Student solves problems / reviews material  
   ↓  
Record outcome: correct/incorrect, response time, self-rating, question ID, knowledge concept  
   ↓  
BKT updates knowledge-concept mastery probability  
   ↓  
IRT updates student ability (θ) and question difficulty (b)  
   ↓  
FSRS updates memory stability, difficulty, and next review time  
   ↓  
Recommend next question / next review session  

What Each Model Handles

Model Question Addressed Output
BKT Does the student know this knowledge concept? P(mastery)
IRT Is this question appropriately challenging for the student? P(correct), question difficulty b, ability θ
FSRS When will the student forget? When should they review? retrievability, stability, next_review

How They Work Together

  1. First, use BKT to assess knowledge mastery
    If mastery probability P(mastery) for a concept is low, the system should assign foundational questions.
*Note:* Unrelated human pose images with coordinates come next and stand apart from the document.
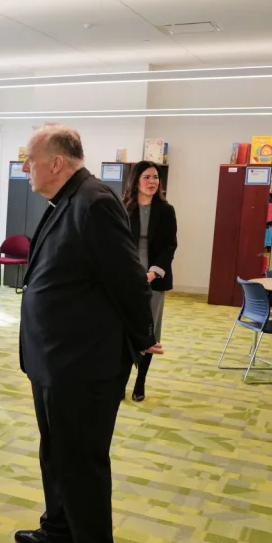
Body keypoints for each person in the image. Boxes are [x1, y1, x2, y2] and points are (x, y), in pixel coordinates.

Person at [13, 125, 162, 543]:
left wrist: (143, 339)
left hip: (84, 363)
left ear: (57, 162)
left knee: (81, 459)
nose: (25, 168)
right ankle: (59, 530)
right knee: (55, 451)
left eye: (30, 160)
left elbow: (126, 278)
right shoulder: (68, 199)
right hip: (55, 358)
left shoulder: (94, 201)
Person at [122, 161, 178, 402]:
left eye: (156, 177)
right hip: (127, 280)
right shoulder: (124, 208)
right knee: (124, 330)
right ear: (136, 181)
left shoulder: (166, 211)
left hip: (154, 280)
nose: (153, 182)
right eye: (147, 177)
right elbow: (118, 245)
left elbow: (169, 246)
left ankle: (140, 382)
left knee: (149, 333)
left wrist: (153, 272)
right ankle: (120, 381)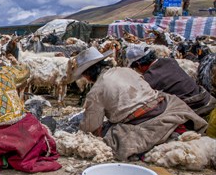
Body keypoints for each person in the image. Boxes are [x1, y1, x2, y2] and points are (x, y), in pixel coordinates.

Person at [73, 47, 208, 161]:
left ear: (88, 74)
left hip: (145, 122)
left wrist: (81, 128)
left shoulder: (96, 91)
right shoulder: (127, 70)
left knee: (110, 137)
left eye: (84, 75)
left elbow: (91, 125)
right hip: (166, 108)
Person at [127, 45, 216, 117]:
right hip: (206, 98)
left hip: (196, 108)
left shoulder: (149, 78)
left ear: (139, 65)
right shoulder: (170, 61)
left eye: (135, 67)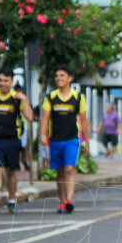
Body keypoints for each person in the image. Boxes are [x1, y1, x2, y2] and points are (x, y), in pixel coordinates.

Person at [0, 68, 34, 214]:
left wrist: (24, 99)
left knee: (10, 172)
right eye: (0, 80)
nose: (2, 84)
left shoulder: (17, 98)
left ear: (11, 82)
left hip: (12, 141)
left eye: (5, 81)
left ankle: (11, 200)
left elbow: (30, 117)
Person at [40, 65, 90, 214]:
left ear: (70, 78)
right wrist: (43, 134)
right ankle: (62, 202)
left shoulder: (78, 97)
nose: (59, 78)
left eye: (62, 75)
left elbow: (83, 121)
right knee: (60, 172)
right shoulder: (51, 97)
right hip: (55, 139)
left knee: (69, 169)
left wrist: (86, 142)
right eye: (57, 76)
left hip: (72, 139)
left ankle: (69, 200)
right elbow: (45, 117)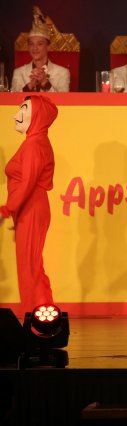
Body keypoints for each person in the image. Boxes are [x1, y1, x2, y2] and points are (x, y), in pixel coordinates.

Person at [0, 96, 57, 315]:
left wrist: (7, 209)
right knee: (31, 267)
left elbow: (27, 183)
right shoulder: (34, 142)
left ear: (37, 116)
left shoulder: (34, 144)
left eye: (24, 109)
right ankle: (39, 317)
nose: (16, 115)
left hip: (32, 208)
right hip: (28, 209)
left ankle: (39, 319)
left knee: (30, 268)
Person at [11, 6, 70, 92]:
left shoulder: (62, 73)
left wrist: (45, 82)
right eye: (31, 44)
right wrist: (30, 85)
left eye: (40, 44)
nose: (35, 48)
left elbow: (63, 100)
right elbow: (13, 100)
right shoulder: (18, 73)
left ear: (48, 47)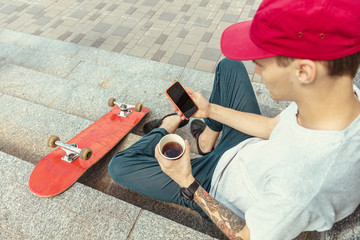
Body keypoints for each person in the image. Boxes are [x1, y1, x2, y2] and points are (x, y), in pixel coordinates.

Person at [108, 0, 360, 238]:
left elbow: (248, 235)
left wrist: (187, 181)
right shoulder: (337, 94)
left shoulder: (303, 185)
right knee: (230, 66)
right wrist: (209, 111)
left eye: (261, 62)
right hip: (247, 150)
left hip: (213, 184)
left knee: (120, 166)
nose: (257, 70)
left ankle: (167, 125)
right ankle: (206, 141)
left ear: (304, 71)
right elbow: (273, 127)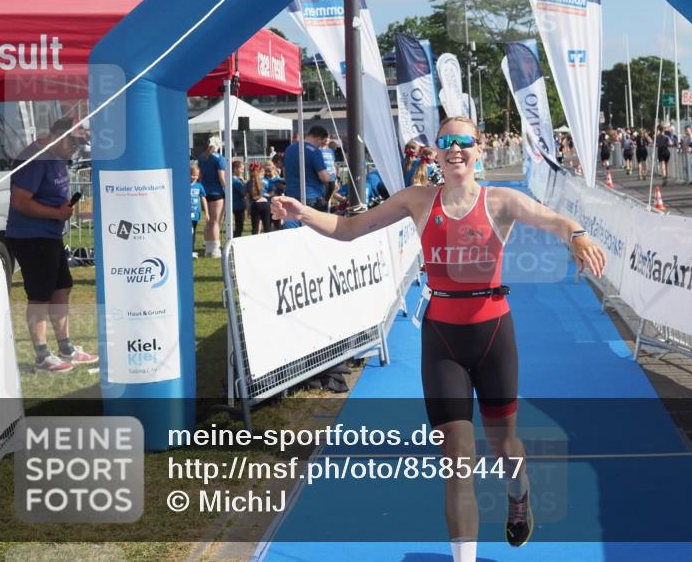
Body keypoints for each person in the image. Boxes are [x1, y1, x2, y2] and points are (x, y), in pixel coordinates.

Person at [270, 116, 607, 562]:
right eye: (446, 142)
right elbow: (351, 229)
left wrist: (578, 236)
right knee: (457, 458)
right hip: (442, 340)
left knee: (505, 444)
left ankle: (518, 491)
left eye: (464, 142)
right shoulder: (417, 200)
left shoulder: (501, 201)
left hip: (493, 337)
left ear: (478, 149)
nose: (455, 150)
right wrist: (303, 213)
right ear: (436, 152)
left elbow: (556, 221)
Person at [5, 116, 98, 373]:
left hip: (50, 235)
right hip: (31, 237)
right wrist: (56, 214)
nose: (76, 149)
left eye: (80, 145)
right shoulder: (35, 158)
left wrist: (62, 210)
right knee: (40, 296)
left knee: (62, 288)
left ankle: (65, 347)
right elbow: (20, 201)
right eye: (74, 143)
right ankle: (42, 356)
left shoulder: (56, 157)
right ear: (58, 134)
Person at [197, 136, 228, 257]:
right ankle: (215, 249)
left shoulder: (201, 157)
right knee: (216, 222)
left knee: (209, 221)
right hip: (217, 193)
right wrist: (227, 190)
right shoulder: (219, 158)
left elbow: (200, 176)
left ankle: (208, 249)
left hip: (205, 191)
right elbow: (221, 177)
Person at [189, 164, 208, 257]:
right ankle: (188, 249)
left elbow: (203, 199)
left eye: (196, 175)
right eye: (192, 175)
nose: (194, 177)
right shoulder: (184, 185)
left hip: (195, 214)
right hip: (185, 214)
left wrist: (207, 213)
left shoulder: (199, 186)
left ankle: (192, 250)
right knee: (189, 231)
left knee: (193, 231)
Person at [246, 162, 271, 235]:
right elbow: (272, 192)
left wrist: (248, 210)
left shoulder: (248, 183)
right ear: (260, 170)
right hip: (265, 204)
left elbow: (247, 199)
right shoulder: (266, 181)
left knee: (255, 228)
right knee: (267, 228)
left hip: (255, 205)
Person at [231, 159, 247, 239]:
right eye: (241, 169)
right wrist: (245, 184)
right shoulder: (236, 181)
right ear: (235, 169)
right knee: (239, 226)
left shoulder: (231, 179)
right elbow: (243, 193)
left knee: (238, 225)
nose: (242, 171)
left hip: (234, 205)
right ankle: (235, 240)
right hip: (238, 206)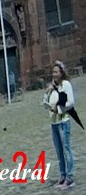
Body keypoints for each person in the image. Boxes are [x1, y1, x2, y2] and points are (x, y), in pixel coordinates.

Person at [46, 60, 76, 188]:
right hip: (54, 123)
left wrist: (58, 108)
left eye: (56, 72)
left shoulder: (66, 85)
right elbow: (46, 101)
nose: (54, 74)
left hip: (63, 121)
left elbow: (71, 103)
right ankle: (62, 175)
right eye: (53, 72)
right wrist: (47, 93)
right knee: (59, 151)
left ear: (62, 73)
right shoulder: (52, 87)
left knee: (66, 149)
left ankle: (69, 177)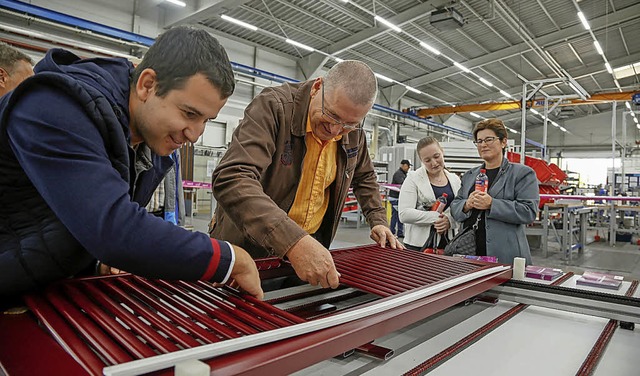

    P(mastery) < 0.6 → Continue learning/practicing  
    P(mastery) > 0.85 → Proceed to review or increase difficulty  
    
  2. Next, use IRT to select questions of appropriate difficulty
    Within the same knowledge concept, choose questions whose difficulty closely matches the student’s estimated ability.

    item_difficulty ≈ student_ability  
    

    Questions that are too easy waste time; those too hard cause frustration.

  3. Finally, use FSRS to schedule review timing
    For already-mastered concepts or flashcards, FSRS determines optimal review timing.

    Low retrievability → Review soon  
    High stability → Extend interval  
    

A Recommended Strategy

If P(mastery) is low:  
    Use BKT to drive the learning path — assign foundational questions  

If P(mastery) is moderate:  
    Use IRT to select questions slightly above current ability — promote growth  

If P(mastery) is high:  
    Use FSRS to schedule spaced repetition — prevent forgetting  

More Concretely

Maintain three sets of state per “student–knowledge-concept” pair:

BKT:  
  mastery_probability  

IRT:  
  ability_theta  

FSRS:  
  stability  
  difficulty  
  retrievability  
  next_review_at  

After each student response:

1. Update BKT’s mastery_probability based on correctness  
2. Update IRT’s ability_theta based on question difficulty and response  
3. Update FSRS’s stability/difficulty based on response quality  
4. Use outputs from all three to decide the next step:  
   - Learn new content  
   - Continue practicing  
   - Increase difficulty  
   - Schedule review  

Example Product Rule

Priority 1: FSRS-scheduled review  
  If retrievability < 0.8 for any concept, prioritize review  

Priority 2: BKT-driven remediation  
  Select the concept with the lowest P(mastery)  

Priority 3: IRT-driven question selection  
  Within that concept, select a question whose difficulty approximates θ  

One-sentence summary:

BKT decides which knowledge concept to learn, IRT decides which question to present, and FSRS decides when to review.